Abhay Pendse echoes the sentiment, stating, “India has 150+ languages with sizable spoken population. Applications which use speech to text or text to speech rely on natural language processing (NLP) libraries and techniques. Banks can use the existing technologies to start with to support some major Indian languages, but in order to effectively reach out to wider population in India, much more progress is required on NLP front."
“Data access and data privacy is a central aspect of any AI work banks do. These aspects will be of paramount importance with introduction of regulations in Europe such as GDPR (General Data Protection Regulation). GDPR regulation is currently applicable to European citizens, but India and other countries have their own data privacy regulations. Banks in India will have to build AI systems with GDPR and similar privacy regulations in mind," he said.

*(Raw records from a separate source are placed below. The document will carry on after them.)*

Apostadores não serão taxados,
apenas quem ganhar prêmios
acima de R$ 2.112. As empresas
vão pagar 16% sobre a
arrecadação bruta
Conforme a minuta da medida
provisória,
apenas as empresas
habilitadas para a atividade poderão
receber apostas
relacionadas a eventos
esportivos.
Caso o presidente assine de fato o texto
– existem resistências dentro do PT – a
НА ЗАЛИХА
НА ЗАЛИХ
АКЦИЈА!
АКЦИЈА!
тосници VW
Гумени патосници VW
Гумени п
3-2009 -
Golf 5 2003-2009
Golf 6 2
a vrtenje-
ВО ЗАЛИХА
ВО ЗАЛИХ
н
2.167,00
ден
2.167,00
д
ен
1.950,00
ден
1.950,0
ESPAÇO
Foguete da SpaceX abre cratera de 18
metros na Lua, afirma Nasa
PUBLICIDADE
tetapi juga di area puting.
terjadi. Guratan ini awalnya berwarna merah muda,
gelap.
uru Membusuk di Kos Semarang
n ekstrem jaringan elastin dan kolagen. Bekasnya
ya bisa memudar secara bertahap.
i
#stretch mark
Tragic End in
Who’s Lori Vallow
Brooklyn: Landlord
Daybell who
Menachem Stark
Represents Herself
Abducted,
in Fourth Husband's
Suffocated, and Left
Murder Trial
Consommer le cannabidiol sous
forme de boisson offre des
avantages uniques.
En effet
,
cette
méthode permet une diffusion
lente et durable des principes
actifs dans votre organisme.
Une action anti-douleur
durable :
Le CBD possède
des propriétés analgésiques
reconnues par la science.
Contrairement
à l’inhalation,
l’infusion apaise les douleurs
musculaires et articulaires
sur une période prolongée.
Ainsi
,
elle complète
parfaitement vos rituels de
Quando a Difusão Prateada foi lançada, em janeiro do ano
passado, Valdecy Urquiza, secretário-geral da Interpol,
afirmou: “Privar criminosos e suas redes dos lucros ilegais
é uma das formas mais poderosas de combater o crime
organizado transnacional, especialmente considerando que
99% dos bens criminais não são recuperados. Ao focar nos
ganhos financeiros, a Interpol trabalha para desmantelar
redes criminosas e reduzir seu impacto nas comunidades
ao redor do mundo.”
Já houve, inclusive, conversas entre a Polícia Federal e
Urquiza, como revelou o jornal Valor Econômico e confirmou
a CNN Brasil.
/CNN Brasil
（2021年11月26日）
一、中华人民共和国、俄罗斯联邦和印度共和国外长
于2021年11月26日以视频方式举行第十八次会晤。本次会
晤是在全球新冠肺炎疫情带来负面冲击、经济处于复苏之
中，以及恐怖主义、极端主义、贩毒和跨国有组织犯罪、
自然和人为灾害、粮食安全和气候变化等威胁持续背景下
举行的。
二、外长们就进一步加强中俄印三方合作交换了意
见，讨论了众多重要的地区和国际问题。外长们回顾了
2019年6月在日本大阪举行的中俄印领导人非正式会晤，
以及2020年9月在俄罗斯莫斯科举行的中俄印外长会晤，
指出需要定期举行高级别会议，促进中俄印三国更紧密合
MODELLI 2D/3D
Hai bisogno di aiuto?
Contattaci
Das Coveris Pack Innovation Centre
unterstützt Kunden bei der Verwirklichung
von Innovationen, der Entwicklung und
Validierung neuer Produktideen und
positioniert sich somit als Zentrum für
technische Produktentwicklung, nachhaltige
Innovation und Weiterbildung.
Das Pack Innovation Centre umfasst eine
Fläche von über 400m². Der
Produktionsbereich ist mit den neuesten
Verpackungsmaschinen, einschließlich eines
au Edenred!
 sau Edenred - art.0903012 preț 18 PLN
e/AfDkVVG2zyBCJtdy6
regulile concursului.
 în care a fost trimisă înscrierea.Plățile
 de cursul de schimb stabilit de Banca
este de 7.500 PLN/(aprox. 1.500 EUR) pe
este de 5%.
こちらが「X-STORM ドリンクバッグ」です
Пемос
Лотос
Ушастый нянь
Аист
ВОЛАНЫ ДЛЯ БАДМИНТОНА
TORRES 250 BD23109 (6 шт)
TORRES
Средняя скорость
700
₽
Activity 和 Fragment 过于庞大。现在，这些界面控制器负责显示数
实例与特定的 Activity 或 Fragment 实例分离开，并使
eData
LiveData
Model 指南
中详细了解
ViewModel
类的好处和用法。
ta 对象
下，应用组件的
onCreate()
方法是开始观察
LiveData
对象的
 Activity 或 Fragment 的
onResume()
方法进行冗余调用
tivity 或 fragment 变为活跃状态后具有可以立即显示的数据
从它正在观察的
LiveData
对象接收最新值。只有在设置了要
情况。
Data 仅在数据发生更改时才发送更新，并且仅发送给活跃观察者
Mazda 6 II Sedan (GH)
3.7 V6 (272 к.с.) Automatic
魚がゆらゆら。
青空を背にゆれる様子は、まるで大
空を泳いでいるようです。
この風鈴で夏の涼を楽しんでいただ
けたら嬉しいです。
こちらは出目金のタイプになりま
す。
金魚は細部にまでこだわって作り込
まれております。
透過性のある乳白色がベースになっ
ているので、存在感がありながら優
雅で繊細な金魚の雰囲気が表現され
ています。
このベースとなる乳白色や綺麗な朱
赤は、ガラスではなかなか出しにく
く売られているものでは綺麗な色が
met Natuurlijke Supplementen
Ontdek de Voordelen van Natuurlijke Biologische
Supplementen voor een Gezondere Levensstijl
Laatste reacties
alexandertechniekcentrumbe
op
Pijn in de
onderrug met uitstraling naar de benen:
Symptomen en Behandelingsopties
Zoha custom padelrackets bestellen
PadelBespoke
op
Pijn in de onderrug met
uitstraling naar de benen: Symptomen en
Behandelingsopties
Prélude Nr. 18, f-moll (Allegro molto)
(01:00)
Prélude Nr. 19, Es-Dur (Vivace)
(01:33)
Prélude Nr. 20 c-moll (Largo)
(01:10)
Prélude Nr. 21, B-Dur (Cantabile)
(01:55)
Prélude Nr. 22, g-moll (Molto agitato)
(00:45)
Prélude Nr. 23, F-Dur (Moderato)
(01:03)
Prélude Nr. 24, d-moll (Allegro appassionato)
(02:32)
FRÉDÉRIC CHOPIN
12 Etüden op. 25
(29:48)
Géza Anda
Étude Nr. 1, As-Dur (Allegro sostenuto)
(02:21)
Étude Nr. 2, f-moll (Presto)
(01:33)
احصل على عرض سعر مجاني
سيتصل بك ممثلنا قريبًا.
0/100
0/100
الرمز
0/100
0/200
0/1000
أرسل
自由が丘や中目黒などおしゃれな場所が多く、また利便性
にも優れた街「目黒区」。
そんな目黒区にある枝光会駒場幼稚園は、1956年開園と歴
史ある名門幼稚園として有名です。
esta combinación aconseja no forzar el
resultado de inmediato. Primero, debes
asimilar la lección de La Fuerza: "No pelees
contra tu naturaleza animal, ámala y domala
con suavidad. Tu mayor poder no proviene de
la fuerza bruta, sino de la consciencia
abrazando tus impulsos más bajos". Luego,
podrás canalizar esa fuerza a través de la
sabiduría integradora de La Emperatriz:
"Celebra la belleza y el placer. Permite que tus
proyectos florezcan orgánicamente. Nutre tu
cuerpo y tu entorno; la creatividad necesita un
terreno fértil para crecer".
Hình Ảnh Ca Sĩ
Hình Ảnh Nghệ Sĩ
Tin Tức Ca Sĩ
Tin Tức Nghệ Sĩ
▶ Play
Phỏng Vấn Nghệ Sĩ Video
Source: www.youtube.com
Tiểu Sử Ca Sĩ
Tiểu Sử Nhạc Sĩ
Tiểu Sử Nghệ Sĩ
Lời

Experts also have also stressed the need for more skilled engineers to drive the segment.
“The biggest challenge is the scarcity of trained human resources; the existing workforce is not familiar with latest tools and applications. Secondly, the AI technology is a big threat to redundant employees in the banking sector. The mass adoption of AI may cause a grave unemployment problem in the sector," said Rachit Chawla , CEO of Finway Capital, a Delhi-based non-banking financial company.
“One of the important challenges that is faced by Industry and not just banks in India is unavailability of people with right data science skills. With only small number of good data scientists available to do AI work, the industry needs to work with universities in India to develop skilled data scientists as well as develop in-house training programs to train employees on data science skills.Also identification of right use cases for AI implementation with the help of domain experts and data scientists can help banks in successful implementation of AI technologies for banking functions," Abhay stressed.